Chaque année en France, entre 16.000 et 31.000 cas d’Alzheimer pourraient être ainsi attribués à ces traitements par benzodiazépines ou apparentés, et leurs génériques tels que : Valium (Roche), Témesta (Biodim), Xanax (Pfizer), Lexomil (Roche), Stilnox (Sanofi), Mogadon (Meda Pharma), Tranxène (Sanofi), etc, écrit Sciences et avenir dans son numéro d’octobre qui rappelle en outre qu’environ 120 millions de boîtes sont vendues par an.
"Si en épidémiologie, il est difficile d’établir un lien direct de cause à effet, dès qu’il existe une suspicion, il paraît normal d’agir et d’essayer de limiter les nombreuses prescriptions inutiles", explique le Pr Bégaud. En effet, de nombreux abus dans les prescriptions sont à signaler : pour les anxiolytiques, la durée du traitement excède souvent les douze semaines. Or, c’est la chronicité de la consommation de ces psychotropes qui est mise en cause dans cette étude.
Avant que la maladie d’Alzheimer ne soit diagnostiquée, les patients présentent souvent des troubles du sommeil, de l’anxiété, voire de la dépression. L’étude a par conséquent sélectionné parmi les sujets de plus de 65 ans de la cohorte Paquid consacrée à l’étude de cette démence, ceux qui ne présentaient aucun de ces symptômes. En comparant consommateurs et non-consommateurs de BZD, les chercheurs bordelais ont alors mis en évidence le lien entre prise chronique (pour une période allant de deux ans à plus de dix ans) de ces psychotropes et le risque d’Alzheimer.
Selon le Pr Bégaud, la majoration du risque, 20 à 50%, peut paraître minime à l’échelle individuelle, mais pas à l’échelle de la population du fait de la consommation de ces traitements par les personnes âgées. Il rappelle par ailleurs que contrairement aux chutes et fractures occasionnés par les BZD, les effets cérébraux de ces derniers apparaissent seulement quelques années après le début du traitement.

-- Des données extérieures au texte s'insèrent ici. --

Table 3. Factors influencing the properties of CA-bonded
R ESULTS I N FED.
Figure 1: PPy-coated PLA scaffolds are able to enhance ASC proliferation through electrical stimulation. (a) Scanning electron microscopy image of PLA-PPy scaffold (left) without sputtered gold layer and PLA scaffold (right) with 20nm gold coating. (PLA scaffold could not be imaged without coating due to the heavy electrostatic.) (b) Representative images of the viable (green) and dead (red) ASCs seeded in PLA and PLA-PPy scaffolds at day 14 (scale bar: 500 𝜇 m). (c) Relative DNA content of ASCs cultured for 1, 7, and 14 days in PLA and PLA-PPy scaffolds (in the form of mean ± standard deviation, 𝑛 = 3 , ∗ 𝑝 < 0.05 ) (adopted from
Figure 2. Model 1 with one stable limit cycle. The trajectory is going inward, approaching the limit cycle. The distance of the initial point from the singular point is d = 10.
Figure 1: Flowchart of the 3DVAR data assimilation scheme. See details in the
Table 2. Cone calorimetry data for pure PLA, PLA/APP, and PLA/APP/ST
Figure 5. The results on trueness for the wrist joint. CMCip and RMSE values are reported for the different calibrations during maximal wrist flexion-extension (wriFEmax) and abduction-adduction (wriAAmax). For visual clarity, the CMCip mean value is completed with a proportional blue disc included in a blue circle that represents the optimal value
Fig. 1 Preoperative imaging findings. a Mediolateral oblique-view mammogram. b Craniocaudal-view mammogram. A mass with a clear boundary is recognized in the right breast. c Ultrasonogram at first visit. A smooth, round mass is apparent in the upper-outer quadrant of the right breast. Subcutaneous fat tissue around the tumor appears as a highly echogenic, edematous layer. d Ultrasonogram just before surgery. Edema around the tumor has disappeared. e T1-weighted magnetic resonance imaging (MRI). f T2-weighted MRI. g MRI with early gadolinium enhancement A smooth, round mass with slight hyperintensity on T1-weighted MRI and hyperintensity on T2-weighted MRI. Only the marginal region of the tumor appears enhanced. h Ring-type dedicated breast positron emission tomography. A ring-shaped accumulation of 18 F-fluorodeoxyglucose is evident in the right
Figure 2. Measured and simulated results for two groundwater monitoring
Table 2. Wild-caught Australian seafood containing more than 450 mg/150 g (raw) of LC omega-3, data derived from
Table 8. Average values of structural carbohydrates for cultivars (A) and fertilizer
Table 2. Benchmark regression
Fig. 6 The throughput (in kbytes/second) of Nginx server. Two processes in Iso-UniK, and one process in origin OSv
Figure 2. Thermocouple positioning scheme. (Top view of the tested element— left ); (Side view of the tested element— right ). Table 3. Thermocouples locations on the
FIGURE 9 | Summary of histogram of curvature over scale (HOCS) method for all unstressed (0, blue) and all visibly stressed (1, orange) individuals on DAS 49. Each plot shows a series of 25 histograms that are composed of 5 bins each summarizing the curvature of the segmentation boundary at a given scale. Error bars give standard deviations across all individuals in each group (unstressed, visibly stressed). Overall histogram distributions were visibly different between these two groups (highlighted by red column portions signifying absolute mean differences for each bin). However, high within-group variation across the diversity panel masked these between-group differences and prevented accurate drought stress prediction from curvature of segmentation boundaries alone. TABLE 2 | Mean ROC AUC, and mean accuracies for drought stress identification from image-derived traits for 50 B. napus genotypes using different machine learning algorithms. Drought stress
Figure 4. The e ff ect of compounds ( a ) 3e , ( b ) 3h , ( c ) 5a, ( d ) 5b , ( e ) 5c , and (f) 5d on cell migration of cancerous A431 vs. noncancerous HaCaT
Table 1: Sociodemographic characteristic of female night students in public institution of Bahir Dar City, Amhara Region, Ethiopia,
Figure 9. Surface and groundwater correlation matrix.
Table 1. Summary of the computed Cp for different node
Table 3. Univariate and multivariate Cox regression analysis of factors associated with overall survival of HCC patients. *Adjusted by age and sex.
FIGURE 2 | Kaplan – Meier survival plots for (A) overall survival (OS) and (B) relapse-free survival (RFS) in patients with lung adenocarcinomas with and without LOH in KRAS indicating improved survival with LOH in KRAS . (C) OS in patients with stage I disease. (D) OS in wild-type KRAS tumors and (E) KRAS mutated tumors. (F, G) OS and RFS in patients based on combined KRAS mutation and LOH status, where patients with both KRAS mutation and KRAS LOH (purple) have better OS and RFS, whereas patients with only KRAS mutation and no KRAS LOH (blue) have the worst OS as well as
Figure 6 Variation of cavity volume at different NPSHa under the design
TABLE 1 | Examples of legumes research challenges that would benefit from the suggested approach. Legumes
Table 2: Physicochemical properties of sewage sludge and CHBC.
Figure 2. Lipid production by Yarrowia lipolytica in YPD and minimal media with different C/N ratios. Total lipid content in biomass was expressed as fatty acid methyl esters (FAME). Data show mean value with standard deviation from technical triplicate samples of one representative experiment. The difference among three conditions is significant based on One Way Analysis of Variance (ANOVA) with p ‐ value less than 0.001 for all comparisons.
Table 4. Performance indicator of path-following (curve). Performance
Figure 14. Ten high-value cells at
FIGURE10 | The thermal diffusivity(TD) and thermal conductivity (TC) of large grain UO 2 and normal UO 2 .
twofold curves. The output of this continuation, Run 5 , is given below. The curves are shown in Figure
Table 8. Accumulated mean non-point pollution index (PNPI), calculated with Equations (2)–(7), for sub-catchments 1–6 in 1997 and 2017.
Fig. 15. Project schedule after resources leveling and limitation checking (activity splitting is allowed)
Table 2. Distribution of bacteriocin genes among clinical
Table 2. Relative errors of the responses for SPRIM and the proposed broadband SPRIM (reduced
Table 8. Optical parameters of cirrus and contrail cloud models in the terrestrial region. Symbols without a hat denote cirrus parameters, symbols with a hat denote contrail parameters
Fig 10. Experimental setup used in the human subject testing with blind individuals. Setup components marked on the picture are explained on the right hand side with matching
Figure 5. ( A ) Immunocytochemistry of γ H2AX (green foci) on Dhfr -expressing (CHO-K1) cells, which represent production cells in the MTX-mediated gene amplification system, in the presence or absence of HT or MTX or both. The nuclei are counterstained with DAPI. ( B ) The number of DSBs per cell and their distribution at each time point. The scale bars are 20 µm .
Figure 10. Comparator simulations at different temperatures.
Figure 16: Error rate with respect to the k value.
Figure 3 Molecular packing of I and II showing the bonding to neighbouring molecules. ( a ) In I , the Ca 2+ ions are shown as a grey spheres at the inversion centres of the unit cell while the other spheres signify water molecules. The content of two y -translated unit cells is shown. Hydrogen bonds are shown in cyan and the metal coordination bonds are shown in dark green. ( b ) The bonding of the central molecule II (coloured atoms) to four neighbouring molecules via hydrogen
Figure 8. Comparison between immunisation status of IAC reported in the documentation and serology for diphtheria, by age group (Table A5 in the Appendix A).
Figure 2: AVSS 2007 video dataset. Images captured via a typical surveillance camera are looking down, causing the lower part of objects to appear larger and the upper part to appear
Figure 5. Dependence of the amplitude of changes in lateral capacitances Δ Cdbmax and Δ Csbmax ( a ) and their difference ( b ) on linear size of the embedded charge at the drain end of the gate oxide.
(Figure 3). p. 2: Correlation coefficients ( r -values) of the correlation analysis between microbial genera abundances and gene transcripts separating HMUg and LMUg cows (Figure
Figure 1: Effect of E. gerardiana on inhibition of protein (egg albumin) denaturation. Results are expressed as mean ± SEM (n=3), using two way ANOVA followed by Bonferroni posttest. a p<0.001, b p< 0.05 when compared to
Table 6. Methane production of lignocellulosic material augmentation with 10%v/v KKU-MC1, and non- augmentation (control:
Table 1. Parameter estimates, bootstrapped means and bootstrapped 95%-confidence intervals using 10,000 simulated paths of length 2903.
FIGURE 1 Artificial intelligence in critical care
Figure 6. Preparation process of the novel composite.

A ce jour, la difficulté réside en fait dans le mode d’action de ces molécules sur le cerveau qui demeure énigmatique. Mais, ce problème était déjà mentionné dans un rapport de l’Office parlementaire des politiques de santé sur les médicaments psychotropes en 2006. "Depuis, il ne s’est strictement rien passé", déplore le spécialiste qui préconise la limitation de la durée d’utilisation de ces médicaments mais aussi "que chaque médecin devrait être prévenu des risques qu’il fait encourir en prescrivant des benzodiazépines au long cours".